Personalmente, siempre he creído en que el amor es un sentimiento con demasiados matices emocionales por vivir. Es como una droga a la que te vuelves adicto desde la primera vez que lo pruebas; que altera la órbita, que le da un propósito diario a sentir cada día y hace que la noción del mañana se diluya. Pareciera que constantemente estás volando en vez de tan solo caminar... Y aunque no venga con ninguna garantía, ni devolución incluida, si te rompes el corazón al caer, es inevitable correr el riesgo esperando que tras el golpe con la realidad, nos espere un beso más o con suerte, un amante mejor. 

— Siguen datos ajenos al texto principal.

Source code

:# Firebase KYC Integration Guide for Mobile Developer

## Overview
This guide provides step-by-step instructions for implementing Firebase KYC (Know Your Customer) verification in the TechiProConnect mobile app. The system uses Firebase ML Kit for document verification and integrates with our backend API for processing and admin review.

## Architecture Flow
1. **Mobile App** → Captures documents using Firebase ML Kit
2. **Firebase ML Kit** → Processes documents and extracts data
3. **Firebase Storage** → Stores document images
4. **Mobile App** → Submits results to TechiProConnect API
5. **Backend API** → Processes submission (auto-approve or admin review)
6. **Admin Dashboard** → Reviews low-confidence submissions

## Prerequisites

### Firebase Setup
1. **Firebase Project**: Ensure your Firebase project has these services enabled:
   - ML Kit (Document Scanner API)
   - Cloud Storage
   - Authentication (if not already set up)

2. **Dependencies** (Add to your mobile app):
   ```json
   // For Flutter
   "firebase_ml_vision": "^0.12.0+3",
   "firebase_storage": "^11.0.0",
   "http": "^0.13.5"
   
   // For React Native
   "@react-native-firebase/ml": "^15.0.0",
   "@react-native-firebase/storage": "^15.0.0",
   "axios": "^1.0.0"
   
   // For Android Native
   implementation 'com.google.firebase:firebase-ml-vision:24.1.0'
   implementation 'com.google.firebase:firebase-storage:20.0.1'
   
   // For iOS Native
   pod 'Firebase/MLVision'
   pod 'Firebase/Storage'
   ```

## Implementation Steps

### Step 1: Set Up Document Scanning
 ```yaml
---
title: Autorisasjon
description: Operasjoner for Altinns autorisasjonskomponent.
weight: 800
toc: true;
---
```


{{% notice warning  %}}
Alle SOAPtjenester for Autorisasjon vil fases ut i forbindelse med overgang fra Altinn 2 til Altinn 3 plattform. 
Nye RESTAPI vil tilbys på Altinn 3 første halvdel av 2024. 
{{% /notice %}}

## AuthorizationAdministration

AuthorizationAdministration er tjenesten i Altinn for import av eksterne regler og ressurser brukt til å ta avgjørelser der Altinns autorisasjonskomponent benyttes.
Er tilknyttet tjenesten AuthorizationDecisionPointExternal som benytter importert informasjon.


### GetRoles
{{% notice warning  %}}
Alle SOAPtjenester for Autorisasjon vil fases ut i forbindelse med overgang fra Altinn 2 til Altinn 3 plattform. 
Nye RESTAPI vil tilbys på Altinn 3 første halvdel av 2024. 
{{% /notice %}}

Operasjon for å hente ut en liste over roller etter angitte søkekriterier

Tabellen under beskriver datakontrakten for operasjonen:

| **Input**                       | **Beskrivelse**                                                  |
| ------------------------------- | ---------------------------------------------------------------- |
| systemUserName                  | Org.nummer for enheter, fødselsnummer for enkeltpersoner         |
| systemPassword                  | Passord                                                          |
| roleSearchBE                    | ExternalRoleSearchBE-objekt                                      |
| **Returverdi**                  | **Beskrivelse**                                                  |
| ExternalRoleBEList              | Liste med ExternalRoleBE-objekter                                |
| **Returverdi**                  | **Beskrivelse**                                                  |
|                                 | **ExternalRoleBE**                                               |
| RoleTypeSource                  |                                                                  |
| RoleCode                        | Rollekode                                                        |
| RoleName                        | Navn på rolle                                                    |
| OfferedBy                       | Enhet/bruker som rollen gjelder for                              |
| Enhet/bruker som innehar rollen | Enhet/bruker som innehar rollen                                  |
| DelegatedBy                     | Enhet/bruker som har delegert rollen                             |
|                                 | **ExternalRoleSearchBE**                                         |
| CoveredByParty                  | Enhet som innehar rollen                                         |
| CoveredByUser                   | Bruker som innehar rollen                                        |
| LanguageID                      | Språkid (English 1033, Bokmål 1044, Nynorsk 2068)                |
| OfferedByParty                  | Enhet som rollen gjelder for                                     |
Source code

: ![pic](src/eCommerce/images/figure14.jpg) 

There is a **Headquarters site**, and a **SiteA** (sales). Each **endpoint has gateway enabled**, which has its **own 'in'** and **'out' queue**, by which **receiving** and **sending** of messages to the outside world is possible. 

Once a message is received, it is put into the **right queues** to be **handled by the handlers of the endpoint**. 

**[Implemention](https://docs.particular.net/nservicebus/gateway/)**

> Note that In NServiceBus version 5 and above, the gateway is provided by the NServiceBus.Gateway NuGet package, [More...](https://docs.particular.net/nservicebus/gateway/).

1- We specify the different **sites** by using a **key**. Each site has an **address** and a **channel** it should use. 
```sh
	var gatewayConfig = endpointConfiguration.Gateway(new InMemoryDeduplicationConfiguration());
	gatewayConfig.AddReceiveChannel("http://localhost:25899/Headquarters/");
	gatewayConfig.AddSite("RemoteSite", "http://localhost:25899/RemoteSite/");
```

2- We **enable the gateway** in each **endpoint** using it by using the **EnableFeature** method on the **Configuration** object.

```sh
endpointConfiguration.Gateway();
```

Al crecer bajo la sombra de un divorcio, solía pensar que el romance solo existía en los cuentos; y tras marchitarme luego de algunos amores no correspondidos, me comenzó a atemorizar la idea de no poder enamorarme sin lastimarnos con mis propios miedos, inseguridades y sobre todo, idealización del romanticismo.

Hasta que conocí a otro sol que se sentía y sabía como a la miel. Y que sin pedírselo, cubrió todas mis cicatrices y me hizo querer ser un mejor hombre. Sin embargo, siempre tuvimos los días contados ese fugaz verano. Ya que ninguno de los dos sabíamos en ese entonces, que todavía no estábamos listos para el compromiso. Aunque eso no es nada, de lo que temer. Pero al igual que la miel en exceso, la dependencia emocional también puede causar síntomas similares a la diabetes. Y así fue como un vaquero cordial, luego de tantas cervezas e interminables días de playa cantando en su carro, reescribió todas mis canciones de amor y se convirtió en el rey de mi colmena. Ahora lo único que llevo deseando por días a las 11:11 no es alguien a quién venerar, sino dejar de tenerle miedo a los sentimientos cuando se hacen realidad.